As parents, we are expected to know what is best for our children. We are cast into this omnipotent role of the “all knower” and we often take this position on and forget we may not always know what is best.
I began to see how I knew what was best from my perspective and beliefs and yet when I began to question this I could clearly see my daughter was separate from me and had her own GPS.
At first, this was daunting because it meant stepping out of the role I had created for myself of the “knows whats best, mom”. It was shaky ground to open to the truth which was I wasn’t required to know what was best. I could actually come alongside my daughter as she began to discover what was best for her.
To do this, required a new way of parenting. I had set myself up in my daughter’s eyes as the one who gave her permission, the one who told her what to do and when to do it and the one who let her do what she wanted or didn’t.

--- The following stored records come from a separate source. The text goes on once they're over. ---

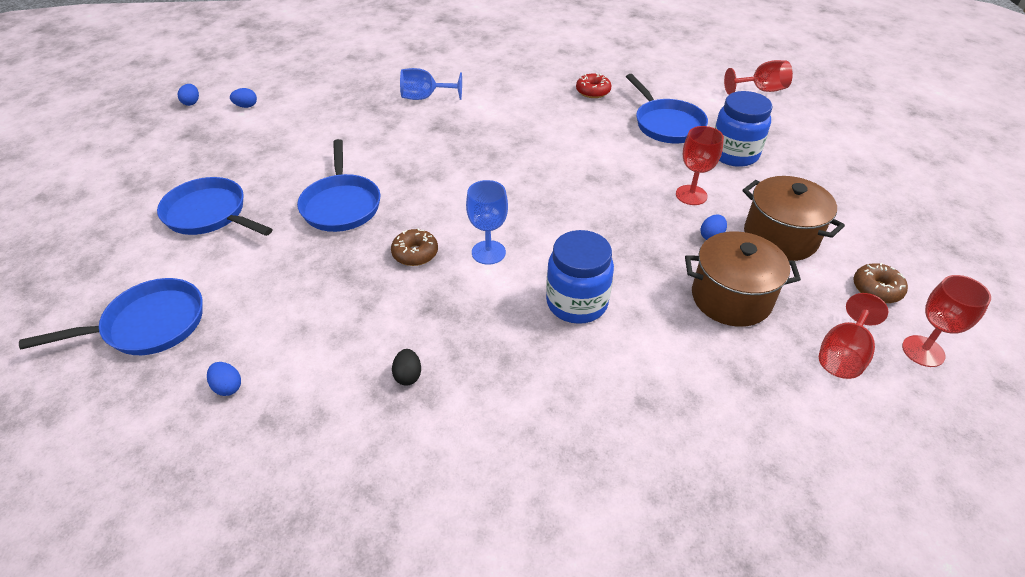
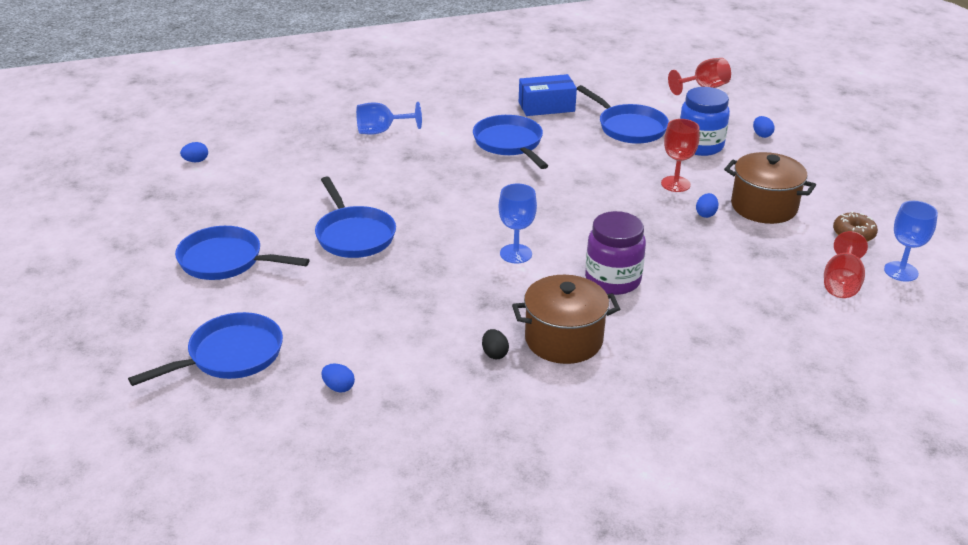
camera: 15 degrees left, 10 degrees down
blue egg [178,84,199,106] -> blue egg moved to [753,116,774,138]
brown donut [391,228,438,266] -> none
blue jar [546,230,614,324] -> purple jar [585,211,646,295]
red donut [576,73,612,98] -> blue box [519,74,577,116]
brown pot [685,231,801,327] -> brown pot moved to [512,275,620,364]
red goblet [902,275,991,367] -> blue goblet [884,201,938,282]
none -> blue pan [473,115,548,169]

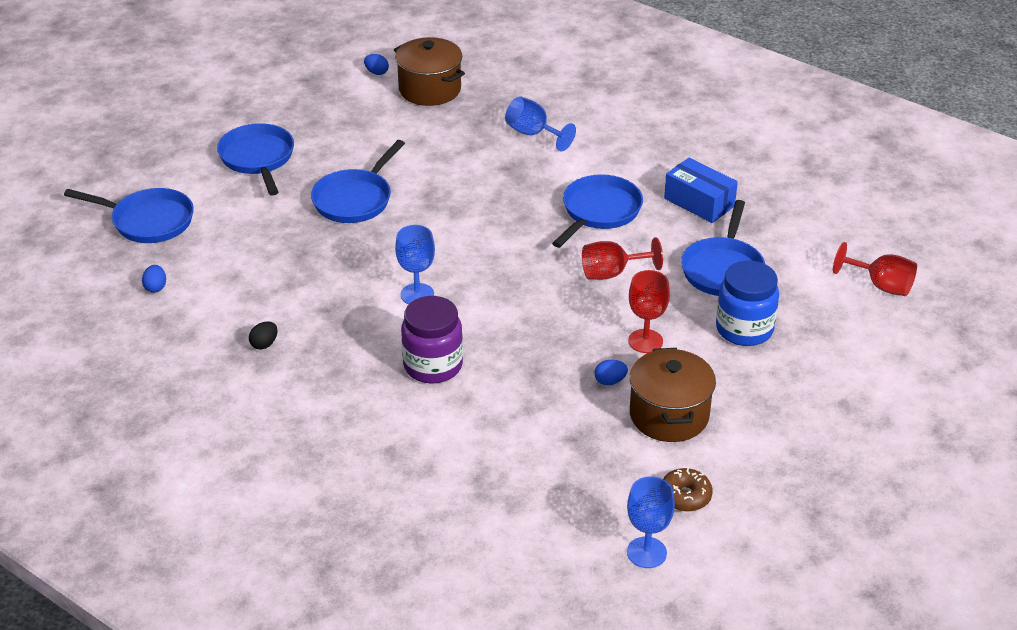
camera: 55 degrees right, 5 degrees up
brown pot [512,275,620,364] -> brown pot moved to [394,37,465,106]
blue egg [753,116,774,138] -> none
red goblet [824,231,868,298] -> red goblet moved to [582,237,663,280]

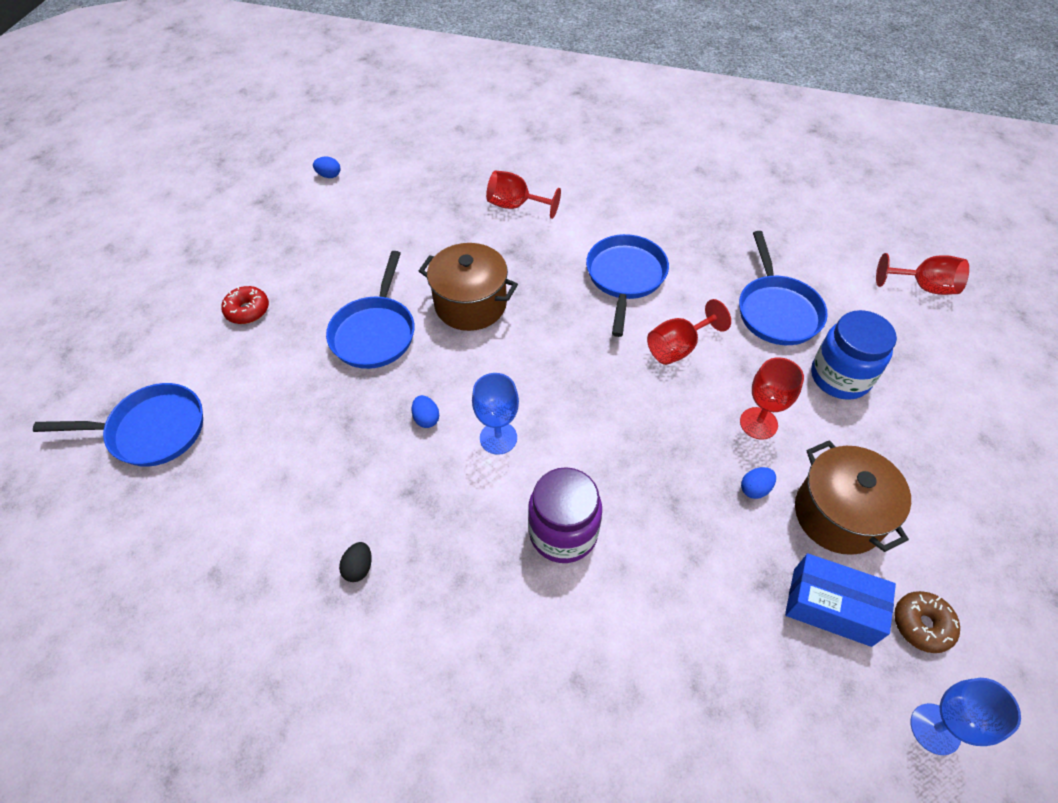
camera: 20 degrees left, 15 degrees up
blue egg [142,265,166,293] -> blue egg moved to [412,395,439,428]
blue pan [217,123,294,195] -> red donut [221,286,269,324]
brown pot [394,37,465,106] -> brown pot moved to [419,243,518,331]
blue goblet [505,96,576,151] -> red goblet [486,170,561,219]
blue box [664,158,738,223] -> blue box moved to [785,553,896,647]

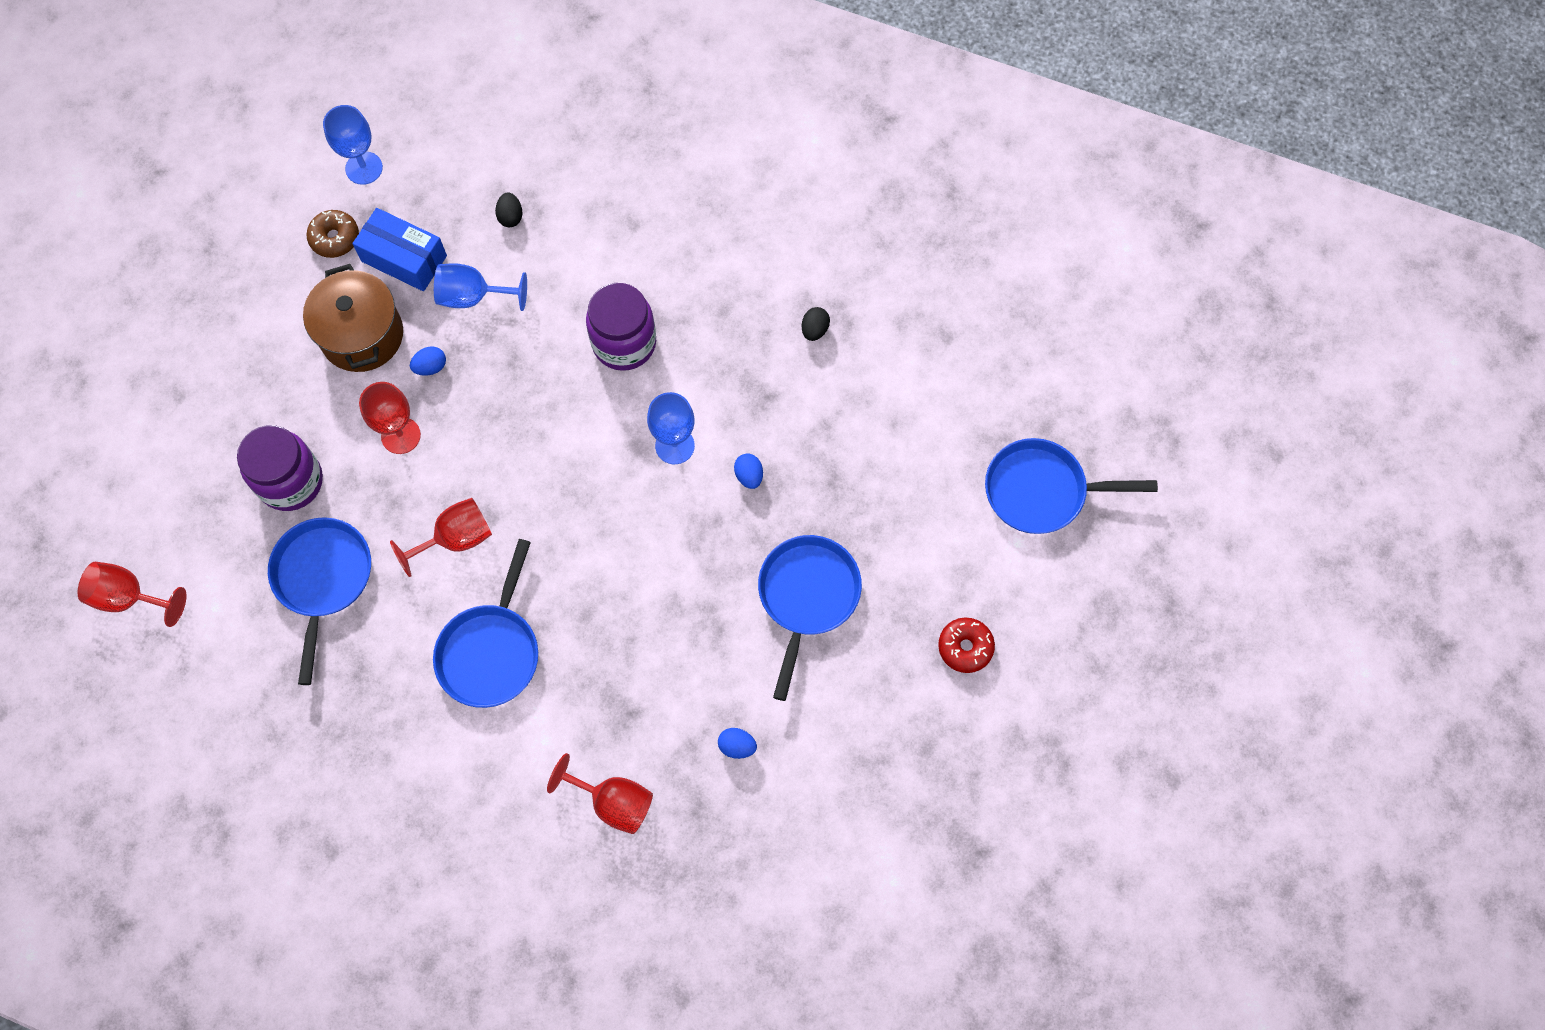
camera: 175 degrees left, 15 degrees up
blue egg [313,157,340,178] -> blue egg moved to [718,728,757,759]
brown pot [419,243,518,331] -> none
blue jar [811,310,897,400] -> purple jar [237,425,323,511]
none -> blue goblet [434,263,527,311]
none -> black egg [495,192,523,227]

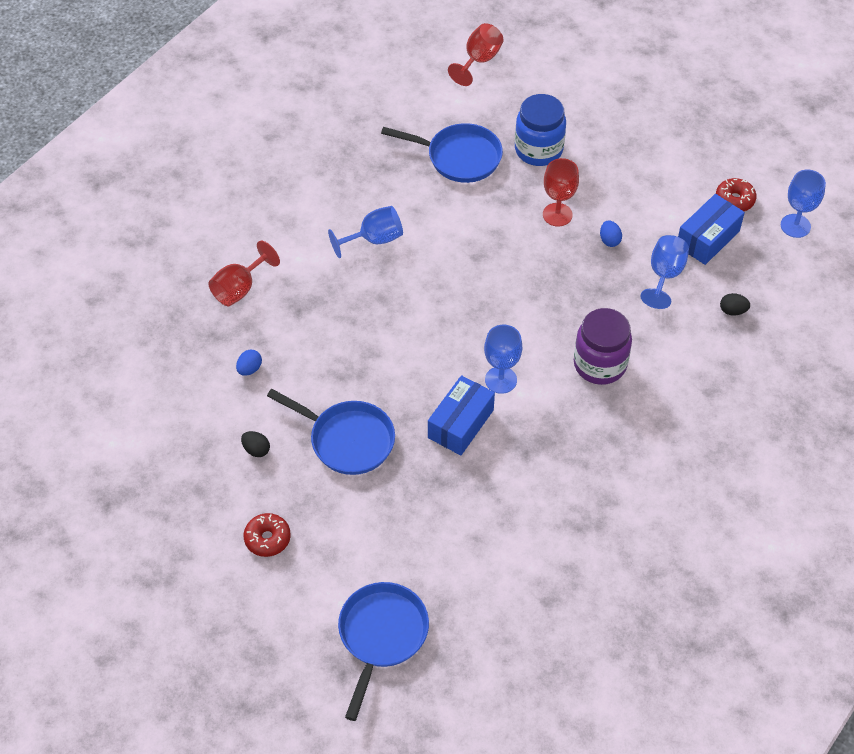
camera: 105 degrees right, 15 degrees down
purple jar [237,425,323,511] -> blue jar [515,94,566,166]
brown pot [303,264,403,372] -> none
brown donut [306,210,359,258] -> red donut [716,178,757,211]
red goblet [390,498,492,577] -> none
blue pan [433,539,538,708] -> blue goblet [328,206,403,258]
blue egg [734,453,763,489] -> blue box [428,375,495,455]
black egg [802,307,830,341] -> black egg moved to [241,431,270,457]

As I deepened my inquiry I realized I was not creating a ground for her to know herself but an outside force which dictated who and what she was. This was a bit shocking at first because clearly, I wanted to raise a daughter who had her own mind and knew herself since this had been so hard for me to experience due to my upbringing.
I slowly began to soften inside around needing to know and began to ask my daughter questions about her experience instead of projecting mine onto her.
When she would ask me for something instead of saying yes or no I would say, “I don’t know, what do you think?” It was powerful to hear her knowing even when it didn’t match with mine. It also supported her in going inside to see what her body or mind was up to and what it actually wanted vs pleasing me.